Supongo que ya va siendo hora de contestarte a tus múltiples cartas, después de tanto tiempo pensaba que había perdido la capacidad de comunicarme con mi pasado, ya sabes, son cosas que pasan, es más; tus escritos me resultaban exhaustos de leer, incoherentes, como si no fueran reales.

Me preguntaba: ¿A quién está describiendo? ¿Quién es esa que lleva mi nombre? ¿De que circo se trata?.

Llegué a pensar que me había vuelto loca, hasta el punto que, cuándo llegaba el cartero con su trajecito azul ni siquiera le abría la puerta y me tapaba con las mantas hasta la nariz; el muy astuto hacía pasar el sobre por debajo la puerta, que la pobre esta muy vieja y tiene muchas rallitas donde se filtra la luz.

Nadie envía cartas después de treinta y siente años, nadie sigue enamorado después de tanto tiempo, eso no pasa ni en las películas, con cincuenta y tantos años entiendes que el amor es algo efímero, o más bien una simple quimera.

Y no solo en nuestro caso querido, eso le pasa a todo el mundo, llega un día que cuestionas la existencia de esa palabra, que resumes la vida y te enteras de que nada es lo que pensabas que era.
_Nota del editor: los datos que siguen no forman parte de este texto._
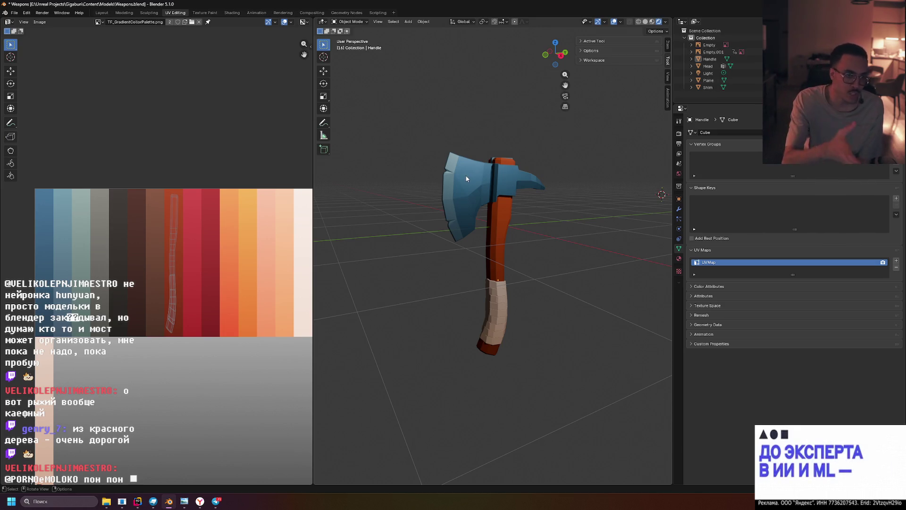
pyautogui.scroll(3, 501, 215)
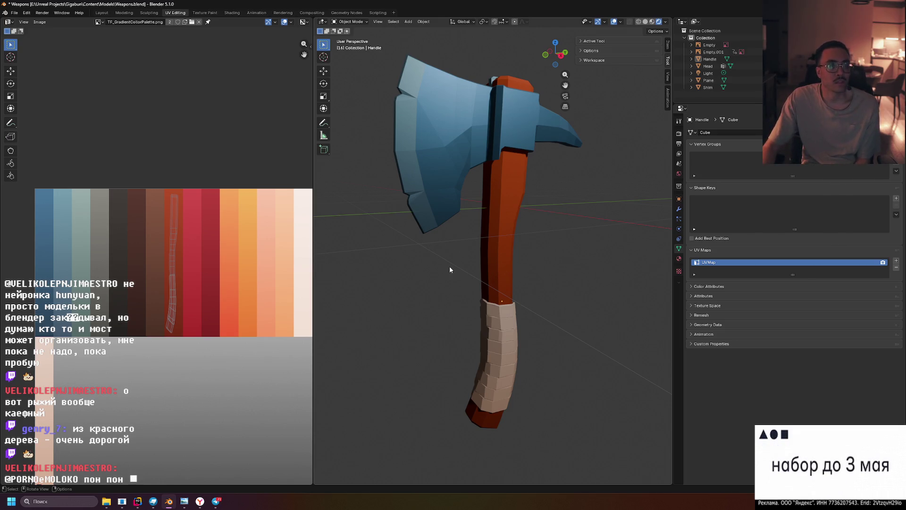
pyautogui.scroll(-2, 448, 268)
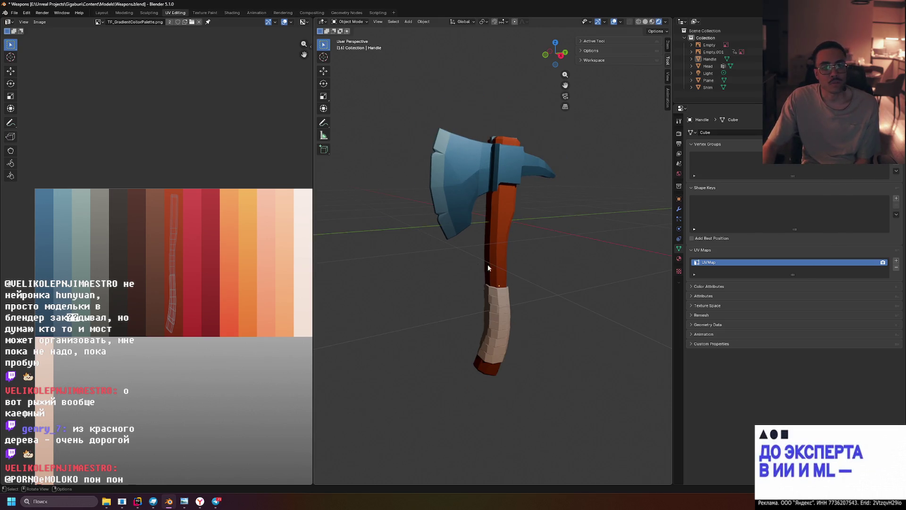
pyautogui.moveTo(585, 285)
pyautogui.mouseDown(button='middle')
pyautogui.moveTo(528, 292)
pyautogui.moveTo(593, 298)
pyautogui.mouseUp(button='middle')
pyautogui.moveTo(363, 105)
pyautogui.mouseDown()
pyautogui.moveTo(639, 406)
pyautogui.moveTo(508, 279)
pyautogui.moveTo(367, 114)
pyautogui.mouseUp()
pyautogui.click(368, 117)
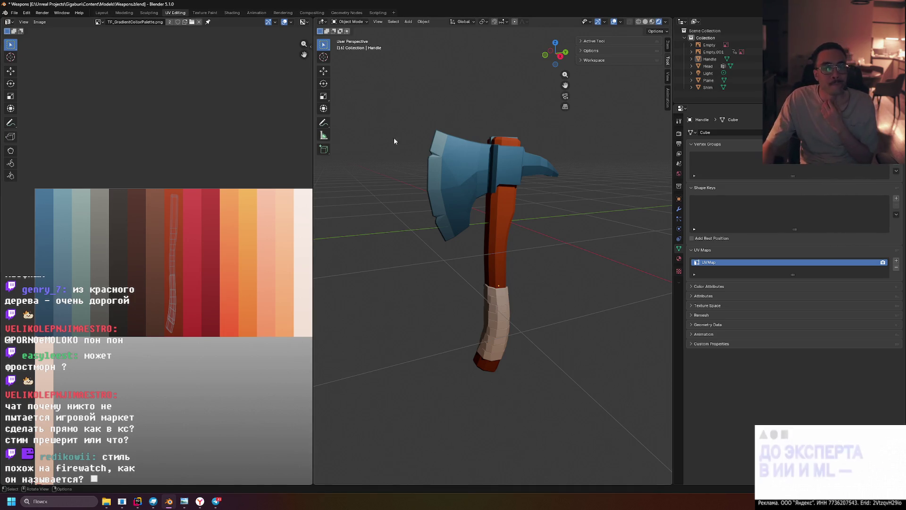
# Slide the handle's UVs horizontally onto a brown stripe and return to Object Mode
pyautogui.scroll(-4, 447, 160)
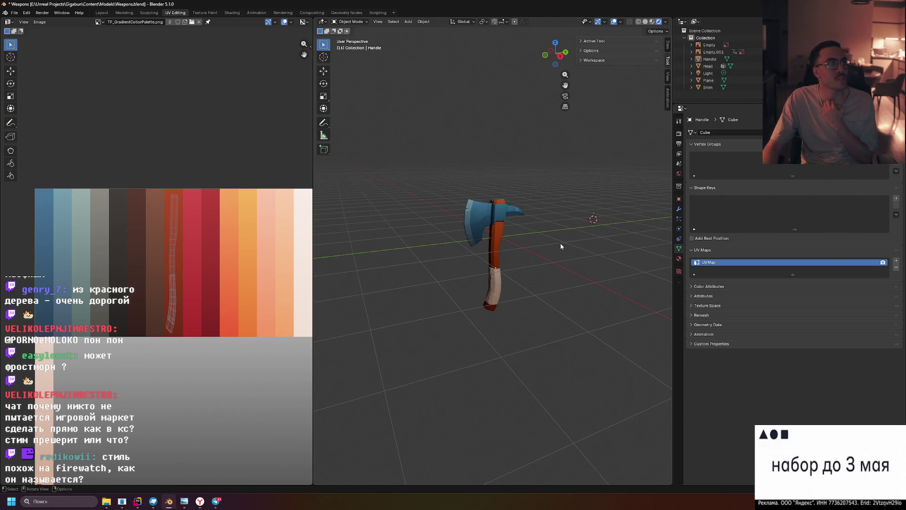
pyautogui.scroll(5, 560, 243)
pyautogui.scroll(-2, 556, 257)
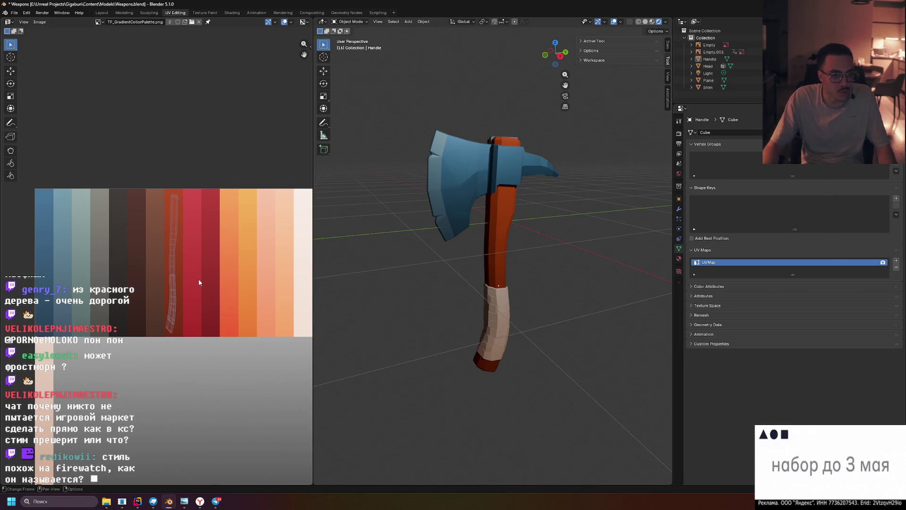
pyautogui.press('Tab')
pyautogui.press('a')
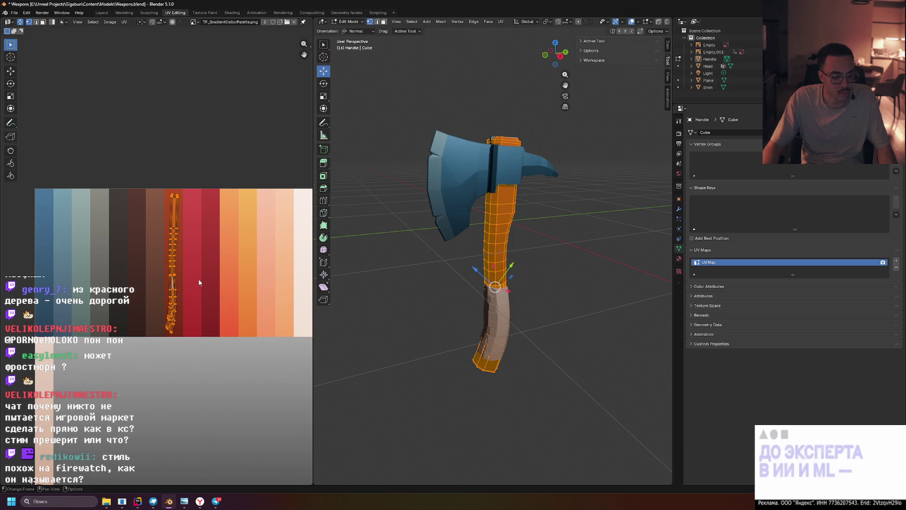
pyautogui.press('g')
pyautogui.press('x')
pyautogui.click(180, 280)
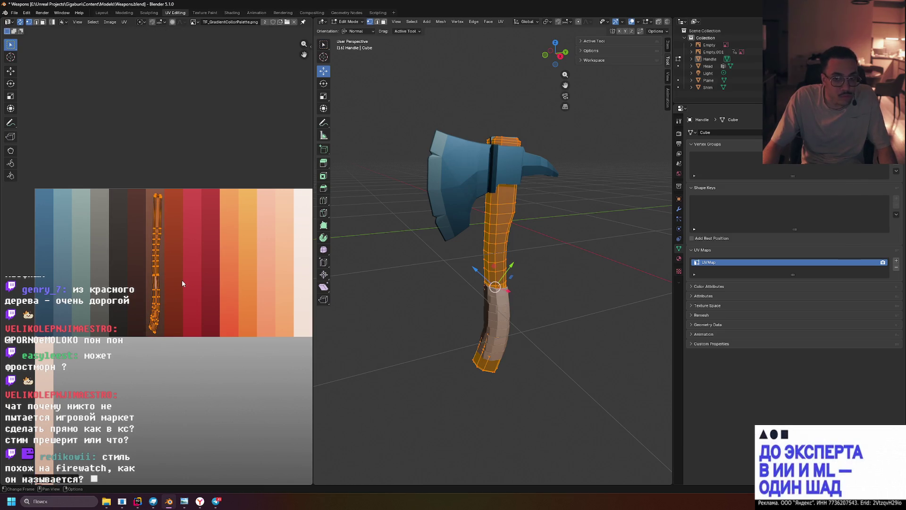
pyautogui.click(457, 286)
pyautogui.press('Tab')
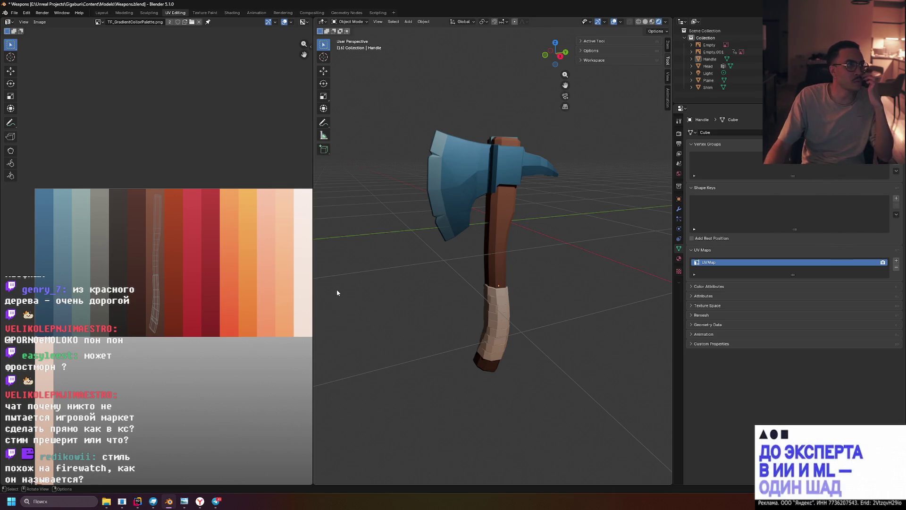
# Glance at Telegram, then move the handle's UVs onto a darker brown swatch
pyautogui.click(215, 501)
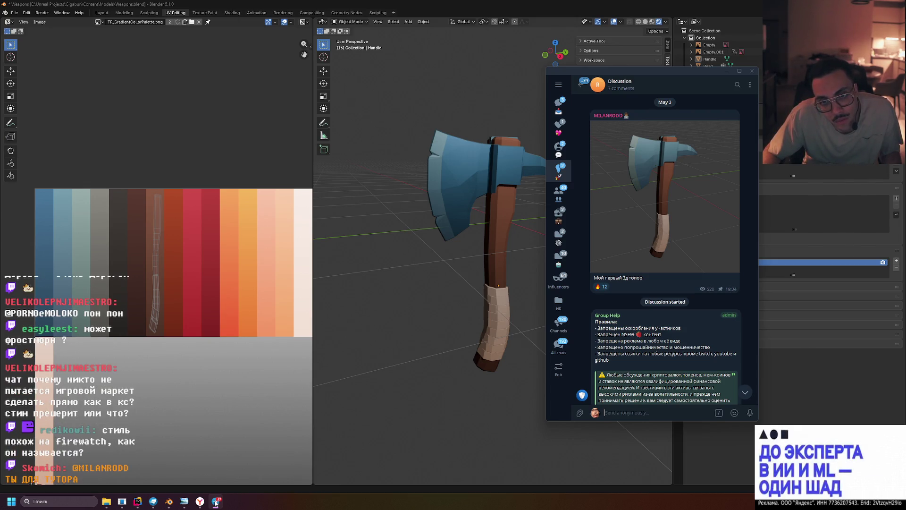
pyautogui.click(215, 501)
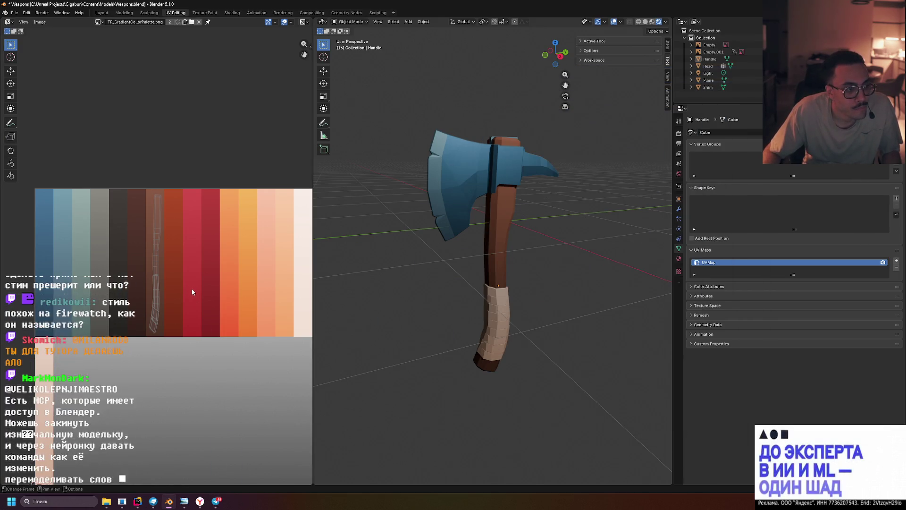
pyautogui.press('Tab')
pyautogui.press('a')
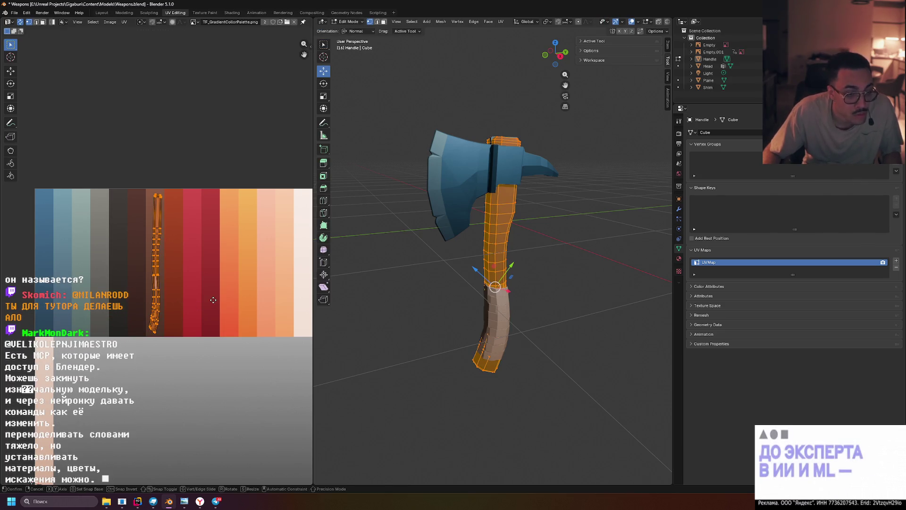
pyautogui.press('g')
pyautogui.click(195, 302)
Luego todo sabe a amargo.

Sigo pintándome las uñas de rojo y estoy sola, mucho más sola que tu, mucho más sola de lo que pueda estar nadie.

También me hubiera gustado tener hijos, aunque no contigo, lo nuestro nunca hubiera funcionado por una simple razón fácil de entender; había demasiado amor y la vida se nos hubiera quedado corta.

No estoy bien Ben, nada bien.

Tampoco puedo decirte donde me encuentro aunque si quieres puedo hacer algunas fotos y enviartelas como tu has echo con la de la nevada, que en realidad me hace mucha gracia, y que digas que la nieve es bonita y que te recuerda a nuestros diecipocos. Aquí es todo hielo, aunque el frío me recuerda cada mañana a un domador de fieras.

Por otro lado claro que echo de menos a mi casita amarilla y me costó acostumbrarme a no estar en ese comedor lleno de colores, dónde me encuentro todo es blanco, hasta la luz tienen un toque blanquecino y descolorido. Me duele en la vista y en los ojos.

Aunque el paisaje es muy bello me impide ir con vestidos cortos en verano, y me gustaban tanto... digo los vestidos y las faldas, y las camisas abrochadas en el pecho enseñando el ombligo, siempre decías que me hiciera un dibujillo justo allí.

Te lo prometí, "cuándo cumpliera los dieciocho y fuera libre". Promesas rotas y de libre nada.

Me fugué con el señor Payaso ¿Sabes?. Y no le quería ni por asomo, solo que sus expectativas eran tan volcánicas y explosivas que decidí ayudarle, pero salió mal, a mi me salió mal, ya lo creo.

El señor Payaso era un criminal, nadie nunca se lo hubiera imaginado de él, con lo bien que se llevaba con los niños y con la sonrisa tan de verdad que se le pintaba en la cara en cada actuación. Escape de él después de dar la vuelta al mundo, y nunca entendí del todo lo que llevaba entre manos pero cuando pasó algún tiempo me di cuenta de que era algo malo, algo muy gordo y extremadamente malísimo.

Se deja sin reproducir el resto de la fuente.